Justice Minister Helen McEntee appeared evasive yesterday when asked about how her department would prevent future instances of illegal immigration by Gript reporters.
“Minister, your department is planning to give amnesty to tens of thousands of illegal immigrants later in this year,” asked Gript’s Ben Scallan during a press conference on Tuesday about a new community policing bill.
WATCH: I asked Justice Minister Helen McEntee how her department plans to discourage illegal immigration in future – she ultimately failed to give me a straight answer.
— Ben Scallan 🇮🇪 (@Ben_Scallan) April 27, 2021
“It seems fair to expect that giving amnesty to those who have broken irish immigration law could very easily incentivize other people to break those laws as well. So I think a lot of people would like to know: what mechanism, if any, is your department planning to prevent this kind of crime from happening in the future?”
“Well, firstly, what I would say we are doing is we are providing an amnesty to many thousands of people who live here, who have set up a life here, who have family here, who are very much contributing to our society,” replied the Justice Minister.
“We are asking other countries to provide that same type of compassion to our own citizens – for example, in the US, where we have many thousands of undocumented citizens.

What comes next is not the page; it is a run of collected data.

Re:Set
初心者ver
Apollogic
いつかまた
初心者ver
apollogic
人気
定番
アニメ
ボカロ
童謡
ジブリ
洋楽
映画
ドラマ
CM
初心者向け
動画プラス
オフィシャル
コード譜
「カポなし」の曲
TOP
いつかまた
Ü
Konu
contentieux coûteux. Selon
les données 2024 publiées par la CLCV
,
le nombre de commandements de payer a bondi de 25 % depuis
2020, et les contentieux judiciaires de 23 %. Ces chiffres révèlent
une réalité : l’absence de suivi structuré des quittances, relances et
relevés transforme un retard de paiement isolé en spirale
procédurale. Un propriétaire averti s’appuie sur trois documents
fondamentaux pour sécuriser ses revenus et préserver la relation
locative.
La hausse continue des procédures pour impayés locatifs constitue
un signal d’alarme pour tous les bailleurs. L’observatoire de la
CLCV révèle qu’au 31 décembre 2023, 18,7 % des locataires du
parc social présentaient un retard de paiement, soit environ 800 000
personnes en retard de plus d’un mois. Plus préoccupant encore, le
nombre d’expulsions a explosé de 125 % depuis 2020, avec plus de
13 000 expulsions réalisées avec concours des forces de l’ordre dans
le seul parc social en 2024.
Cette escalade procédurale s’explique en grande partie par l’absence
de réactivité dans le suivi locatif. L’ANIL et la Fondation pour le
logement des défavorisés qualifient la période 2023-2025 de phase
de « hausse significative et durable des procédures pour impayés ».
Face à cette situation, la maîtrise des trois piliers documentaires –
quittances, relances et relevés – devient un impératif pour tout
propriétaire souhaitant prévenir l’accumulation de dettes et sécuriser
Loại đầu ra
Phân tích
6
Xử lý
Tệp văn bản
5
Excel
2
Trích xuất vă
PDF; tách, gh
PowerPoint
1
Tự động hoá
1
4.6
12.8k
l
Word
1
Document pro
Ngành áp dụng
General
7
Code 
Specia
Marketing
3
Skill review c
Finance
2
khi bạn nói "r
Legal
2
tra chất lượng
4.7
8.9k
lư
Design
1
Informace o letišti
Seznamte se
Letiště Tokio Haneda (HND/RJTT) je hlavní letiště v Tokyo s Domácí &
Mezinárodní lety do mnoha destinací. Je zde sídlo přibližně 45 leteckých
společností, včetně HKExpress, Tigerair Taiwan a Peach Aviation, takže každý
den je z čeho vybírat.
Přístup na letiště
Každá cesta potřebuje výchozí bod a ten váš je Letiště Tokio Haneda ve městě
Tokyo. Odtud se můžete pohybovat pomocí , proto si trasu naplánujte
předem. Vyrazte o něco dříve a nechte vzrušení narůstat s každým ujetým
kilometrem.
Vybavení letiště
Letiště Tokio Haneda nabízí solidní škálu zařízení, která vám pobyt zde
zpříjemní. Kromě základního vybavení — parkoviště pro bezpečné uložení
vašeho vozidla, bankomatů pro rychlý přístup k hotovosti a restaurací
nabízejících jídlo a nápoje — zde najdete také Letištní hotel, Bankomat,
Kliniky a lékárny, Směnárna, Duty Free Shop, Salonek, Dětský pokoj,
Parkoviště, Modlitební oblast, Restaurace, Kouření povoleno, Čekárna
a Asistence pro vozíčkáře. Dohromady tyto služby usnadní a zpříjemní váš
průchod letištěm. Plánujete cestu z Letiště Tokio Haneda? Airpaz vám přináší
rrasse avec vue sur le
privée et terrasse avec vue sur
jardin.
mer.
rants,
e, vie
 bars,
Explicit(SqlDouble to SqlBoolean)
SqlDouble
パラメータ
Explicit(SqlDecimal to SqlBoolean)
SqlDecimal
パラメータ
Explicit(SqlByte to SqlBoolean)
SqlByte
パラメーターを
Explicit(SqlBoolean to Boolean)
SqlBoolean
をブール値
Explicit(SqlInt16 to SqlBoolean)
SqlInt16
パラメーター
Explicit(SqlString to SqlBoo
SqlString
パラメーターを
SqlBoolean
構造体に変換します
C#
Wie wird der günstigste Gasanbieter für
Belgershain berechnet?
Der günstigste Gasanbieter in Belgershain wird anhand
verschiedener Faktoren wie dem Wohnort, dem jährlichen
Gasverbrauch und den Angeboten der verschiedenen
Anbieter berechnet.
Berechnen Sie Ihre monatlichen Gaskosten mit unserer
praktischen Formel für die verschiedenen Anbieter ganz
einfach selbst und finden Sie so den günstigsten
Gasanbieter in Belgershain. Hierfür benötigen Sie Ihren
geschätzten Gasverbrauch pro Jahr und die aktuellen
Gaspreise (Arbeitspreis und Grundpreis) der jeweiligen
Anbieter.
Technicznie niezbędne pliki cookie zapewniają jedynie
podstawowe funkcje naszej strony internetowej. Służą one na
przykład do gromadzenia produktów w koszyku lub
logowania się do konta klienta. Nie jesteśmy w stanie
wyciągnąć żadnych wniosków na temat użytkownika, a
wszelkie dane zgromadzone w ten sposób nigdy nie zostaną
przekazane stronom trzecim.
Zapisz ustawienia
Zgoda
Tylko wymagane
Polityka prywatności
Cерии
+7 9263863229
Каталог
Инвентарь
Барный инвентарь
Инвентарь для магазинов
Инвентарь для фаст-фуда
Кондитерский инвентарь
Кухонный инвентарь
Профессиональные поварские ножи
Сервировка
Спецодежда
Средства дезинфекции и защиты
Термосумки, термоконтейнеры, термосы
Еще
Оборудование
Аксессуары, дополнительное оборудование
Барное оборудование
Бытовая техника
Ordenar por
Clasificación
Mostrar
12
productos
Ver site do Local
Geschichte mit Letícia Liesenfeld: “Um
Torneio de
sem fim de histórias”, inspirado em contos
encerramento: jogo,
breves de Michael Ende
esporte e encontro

“This will be a closed scheme – it will operate for only a set period of time. There will be very clear criteria that people will have to adhere to, and really it’s about making sure that, as I’ve said, those who are contributing to our society, who find themselves very much in limbo, and unable to live their lives in the way that they should be able to, that we can give them some clarity eventually.”
Notably, at no point during her response did the Minister touch on an answer to Gript’s question.
McEntee went on to add that the government had already given residency rights to non-EU nationals illegally living in the country with what she called “student schemes.”
“We’ve done this in the past with other schemes, be it around student schemes or others,” she said.
“They are very much time-limited schemes.”
This refers to a previous immigration scheme which closed on January 20th 2019, whereby illegal non-EU nationals who previously held a valid student visa between the 1st of January 2005 and 31st of December 2010, could apply for permission to remain in Ireland despite overstaying their permitted visiting time.
Additionally, the individual’s family or partner was allowed to stay under those rules.
While Gript contacted the Department of Justice for further clarity, we received little more information, with a department spokesperson simply saying that “The Government is sympathetic to the situation of undocumented people in Ireland,” but giving little in the way of detailed answer.
To date no government representative has been able to explain what systems will be put in place to prevent further illegal immigration in future.